A 1 1/2 HP motor is STILL a 1 1/2 Hp motor on 240V! The current it draws is half as much as on 120V. Thus the voltage loss is lower for same size wire. But it does NOT gain HP!


----------



## Big Steve (Feb 12, 2012)

IMHO -- at over $500 for a used saw, I would seriously look at a new contractors saw.

I have the General 50-185 and love it. New it was about $600 ten years ago or so.

There are plenty of alternatives (Contractor, Hybrid) to consider. While we would all love a Delta Unisaw or Jet Xacta, or such, but for me atleast not likely. I would rather have a new saw which I can set up and rely on.


----------



## reikimaster (Sep 29, 2005)

So far.... looking at the used market locally (as far as 125 miles out) things aren't looking so great. I don't have months to wait. Looking for contractor saws, they all seem to come on craigslist at around $400 or higher. Primarily Delta contractor saws. 

If I had to go out today and get a saw I'd probably go pick up the Steel City 35990 with the stamped steel wings. Local place has 2 in stock. They also have the granite one for only $50 more, but I'm a little leary of the granite. I envision the ends of the miter slots chipping out. I like the IDEA of the stone top, but I question the durability. 

I've also been reading everything I can find on the 35990 and frankly there are people having issues with that one too. Several can't get the wings to align. A couple had the inserts that are used to align the wings pop off. Welds popped. Another one could not tension the belt as it didn't have enough travel to tighten it. He had to go buy a smaller belt. 

I guess I'm a bit gun-shy after my bad experience with the Ridgid. I would be kinda ticked off if I bought ANOTHER saw (different saw from a different place) and had to take it apart and return it AGAIN.

But right now at this moment, that Steel City 35990 is still the most likely alternative I have. ($599). I leave for Florida March 9th and won't be back until around the 23rd. Local place has some of the 35990c (cast iron wings) scheduled to come in around mid-March. I have SOME time, but not a lot. I need to start cutting no LATER than my return from Florida. It would be nice to get everything set up before I leave.


----------



## Dmeadows (Jun 28, 2011)

!Duplicate post


----------



## CharleyL (Feb 28, 2009)

Dmeadows said:


> A 1 1/2 HP motor is STILL a 1 1/2 Hp motor on 240V! The current it draws is half as much as on 120V. Thus the voltage loss is lower for same size wire. But it does NOT gain HP!

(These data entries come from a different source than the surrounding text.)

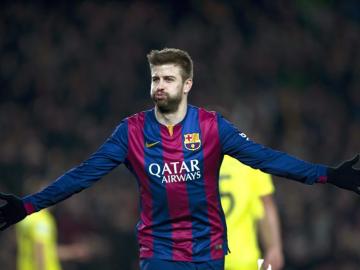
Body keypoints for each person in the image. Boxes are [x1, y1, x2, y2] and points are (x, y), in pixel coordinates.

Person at [0, 48, 359, 270]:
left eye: (168, 78)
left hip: (210, 252)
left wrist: (327, 175)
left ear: (186, 85)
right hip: (161, 252)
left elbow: (268, 160)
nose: (159, 85)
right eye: (155, 78)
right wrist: (29, 207)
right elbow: (81, 177)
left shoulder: (211, 127)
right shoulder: (131, 132)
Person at [220, 155, 283, 270]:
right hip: (242, 259)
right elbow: (266, 206)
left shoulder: (190, 161)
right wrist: (273, 247)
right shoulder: (251, 159)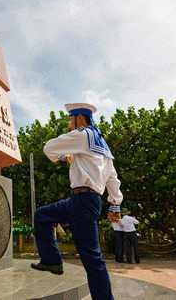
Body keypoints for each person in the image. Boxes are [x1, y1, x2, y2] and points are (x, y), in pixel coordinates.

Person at [31, 103, 123, 300]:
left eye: (70, 119)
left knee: (91, 257)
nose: (69, 124)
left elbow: (49, 147)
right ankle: (52, 260)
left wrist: (64, 156)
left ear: (79, 118)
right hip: (85, 200)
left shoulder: (82, 135)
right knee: (42, 215)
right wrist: (115, 205)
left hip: (82, 200)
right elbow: (112, 178)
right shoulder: (102, 144)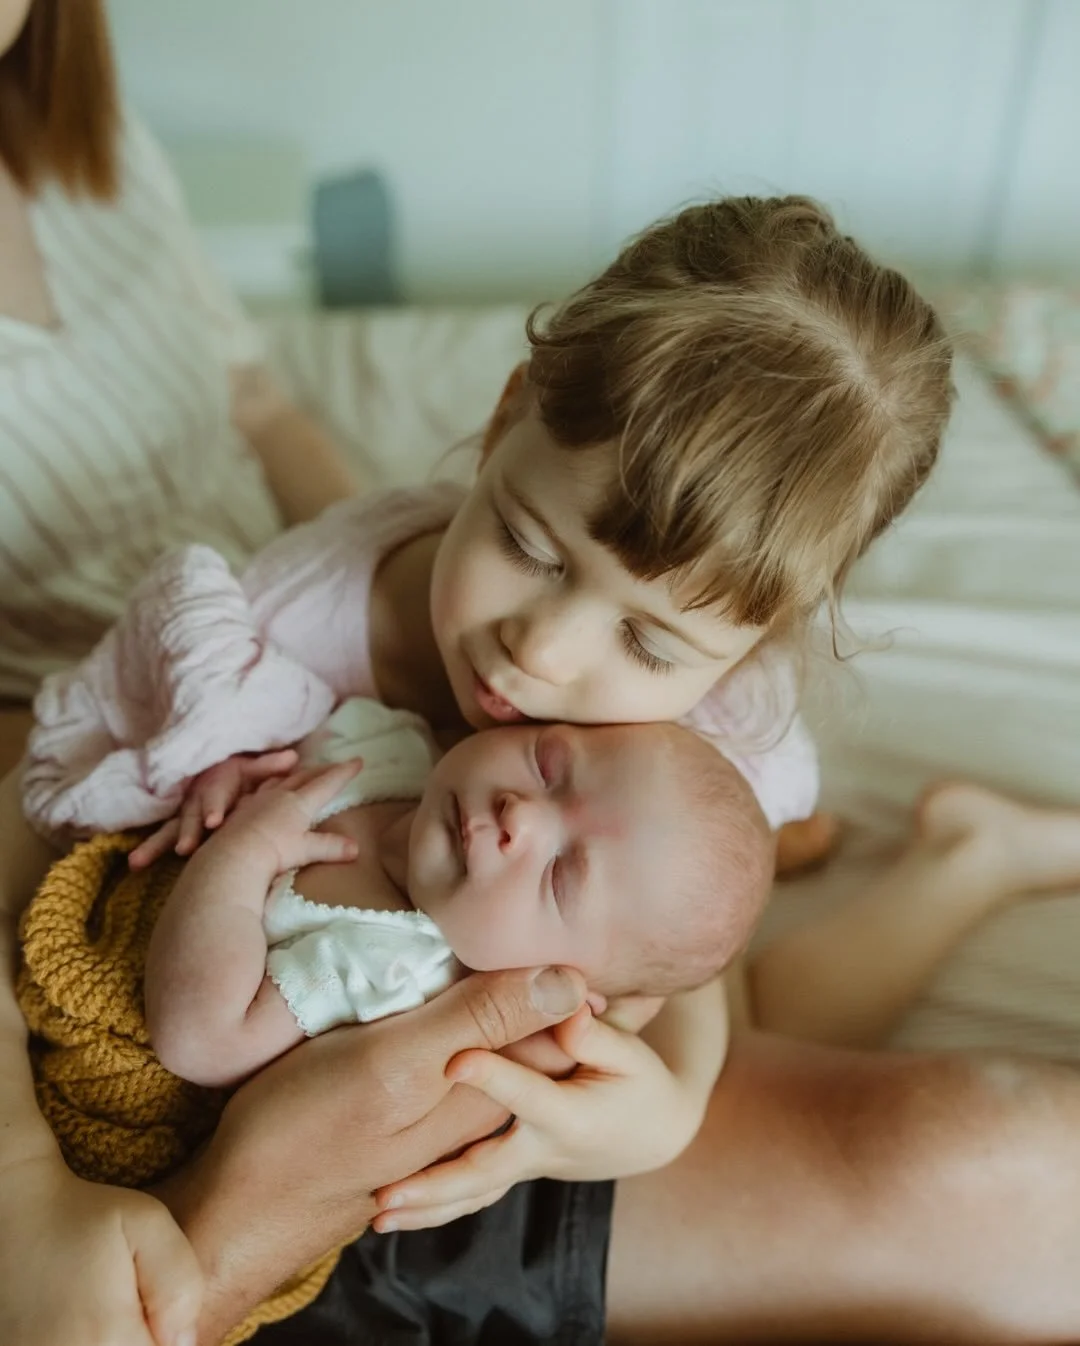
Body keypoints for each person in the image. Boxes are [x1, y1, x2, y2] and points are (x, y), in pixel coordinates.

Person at [0, 0, 359, 778]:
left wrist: (387, 573)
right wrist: (175, 746)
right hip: (123, 746)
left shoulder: (88, 134)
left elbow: (262, 409)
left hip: (300, 618)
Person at [141, 703, 773, 1088]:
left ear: (554, 979)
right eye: (548, 768)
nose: (519, 815)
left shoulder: (387, 970)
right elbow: (256, 734)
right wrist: (220, 768)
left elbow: (200, 1043)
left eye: (559, 875)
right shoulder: (384, 743)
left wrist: (242, 857)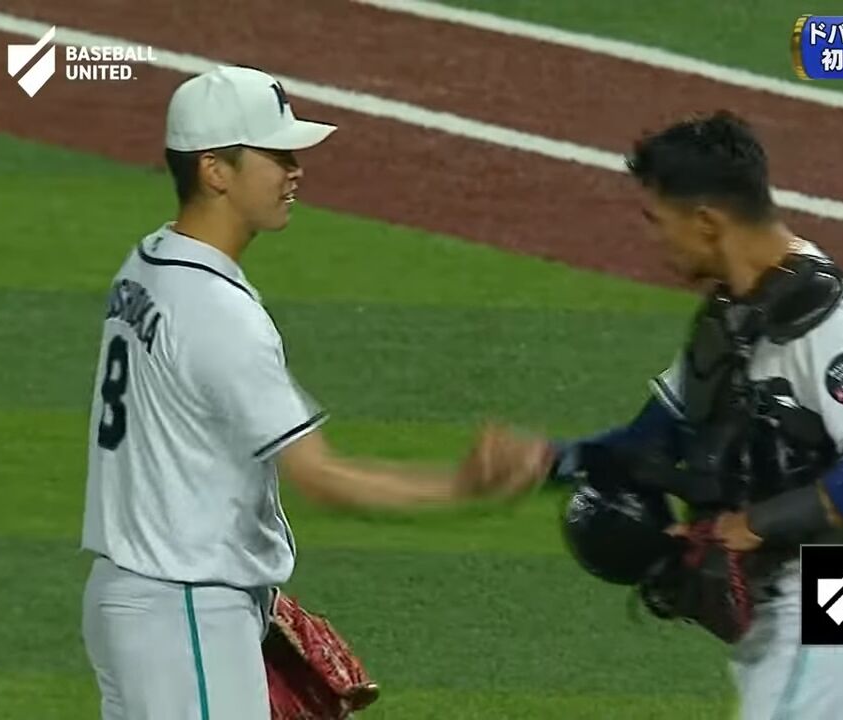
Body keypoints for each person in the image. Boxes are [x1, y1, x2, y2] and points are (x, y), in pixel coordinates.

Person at [79, 65, 551, 720]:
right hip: (187, 608)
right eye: (276, 156)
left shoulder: (146, 263)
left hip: (130, 598)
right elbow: (321, 476)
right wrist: (460, 486)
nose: (295, 170)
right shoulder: (220, 313)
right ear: (215, 170)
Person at [551, 110, 843, 719]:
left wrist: (759, 521)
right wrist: (553, 461)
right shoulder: (731, 316)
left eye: (658, 220)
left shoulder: (827, 322)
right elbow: (651, 440)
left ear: (707, 221)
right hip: (787, 613)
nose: (656, 239)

That's true with most dual voltage motors, but not true with the original motor that comes with a Delta Contractor Saw. It is a specially designed motor that puts out 1 1/2 hp on 120 volts so it can be used on standard 15 amp house wiring without tripping the breaker. If you switch it over for 240 volts it becomes a full 2 hp motor. Since running it on 240 volts would likely only be available in the shop and on a dedicated circuit. See the photo attached and look at the hp rating on it. This is the label on my son's Delta 34-444 Contractor Saw motor. 

Charley


----------



## tool613 (Apr 7, 2013)

CharleyL said:


> That's true with most dual voltage motors, but not true with the original motor that comes with a Delta Contractor Saw. It is a specially designed motor that puts out 1 1/2 hp on 120 volts so it can be used on standard 15 amp house wiring without tripping the breaker. If you switch it over for 240 volts it becomes a full 2 hp motor. Since running it on 240 volts would likely only be available in the shop and on a dedicated circuit. See the photo attached and look at the hp rating on it. This is the label on my son's Delta 34-444 Contractor Saw motor.
> 
> Charley


 Hi Charley

What you have there is not a dual voltage motor presay. What you have are two separate motor winding with one for 1.5HP at 120 and one at 2hp for 240 volts. so it like two motors in one . Were as the typical dual voltage motors really only every see 120 volts across the winding. it just a mater of the winding's being configured in series or parallel in the motor box/pecker head. those motor never see anything other than 120 volt no mater how they are wired 120 or 240 volts. so your's is really a dual HP motor.


----------